There’s no more faithful companion than a dog, nor more messier. If you thought dog’s make a mess when they drink water just because they don’t care, think again. Using high-speed cameras and fluid dynamics, researchers found that dogs use their tongues in a different way than cats, pets adorned for their neatness.
Lick, lick
“When we started this project, we thought that dogs drink similarly to cats,” Sunny Jung, from Virginia Tech . “But it turns out that it’s different, because dogs smash their tongues on the water surface-they make lots of splashing — but a cat never does that.”
The wording is a bit off, but here’s what Jung meant. But first, let’s look at how cats drink water. Cats use their tongues like a straw, creating a column of water by rapidly pulling and withdrawing the water, but during the whole process they gently hit the water. The cat relies on speed and licking frequency to stay hydrated. Dogs, however, hit their tongues on the water powerfully to force more water into their mouths. In addition, a dog’s tongue is shaped in such a way to enhance the force with which it splashes the water. Thus, dogs rely on sheer force to intake water.

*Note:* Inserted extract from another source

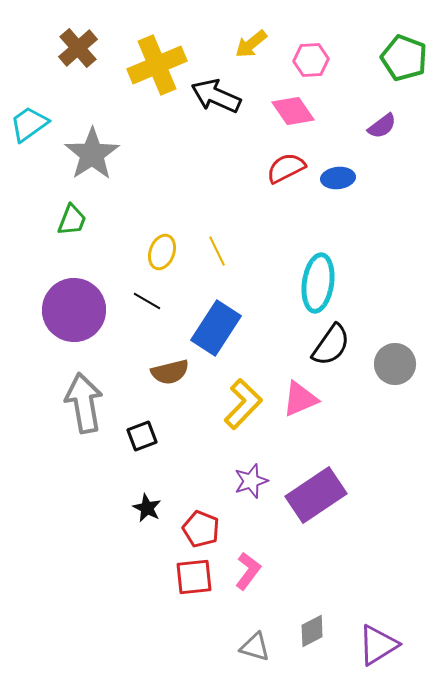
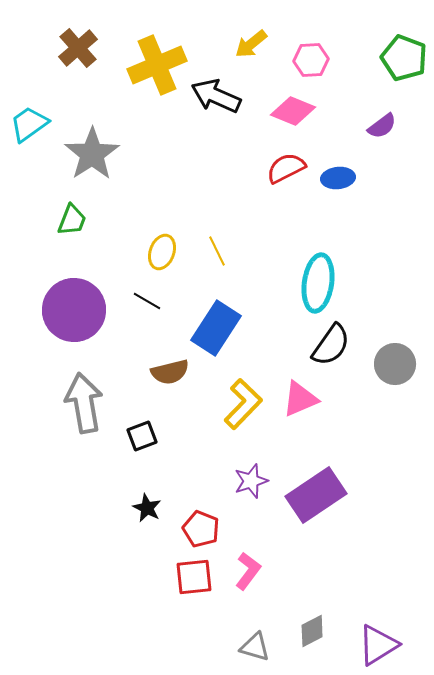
pink diamond: rotated 33 degrees counterclockwise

“When a dog drinks, it curls its tongue posteriorly while plunging it into the fluid and then quickly withdraws its tongue back into the mouth,” the researchers reported of their observation. “During this fast retraction fluid sticks to the ventral part of the curled tongue and is drawn into the mouth due to inertia.”
This relationship between the dog’s body weight and the surface area of a dog’s tongue shows that they are proportional allowing for more water intake if the dog weighs more. This is why large breeds like St. Bernards move huge bodies of water around their bowl.
But why didn’t dogs and cats simply develop a way to drink like humans do? We drink by creating a suction through our cheeks, but dogs and cats evolved as four-legged predators, and as such their cheeks haven’t developed in a similar fashion. In other words, dogs can’t help it so let’s not give them a hard time. All dogs are sloppy drinkers, not just yours.
The scientists reported their results November 25, 2014, at the American Physical Society’s Division of Fluid Dynamics Meeting in San Francisco, California.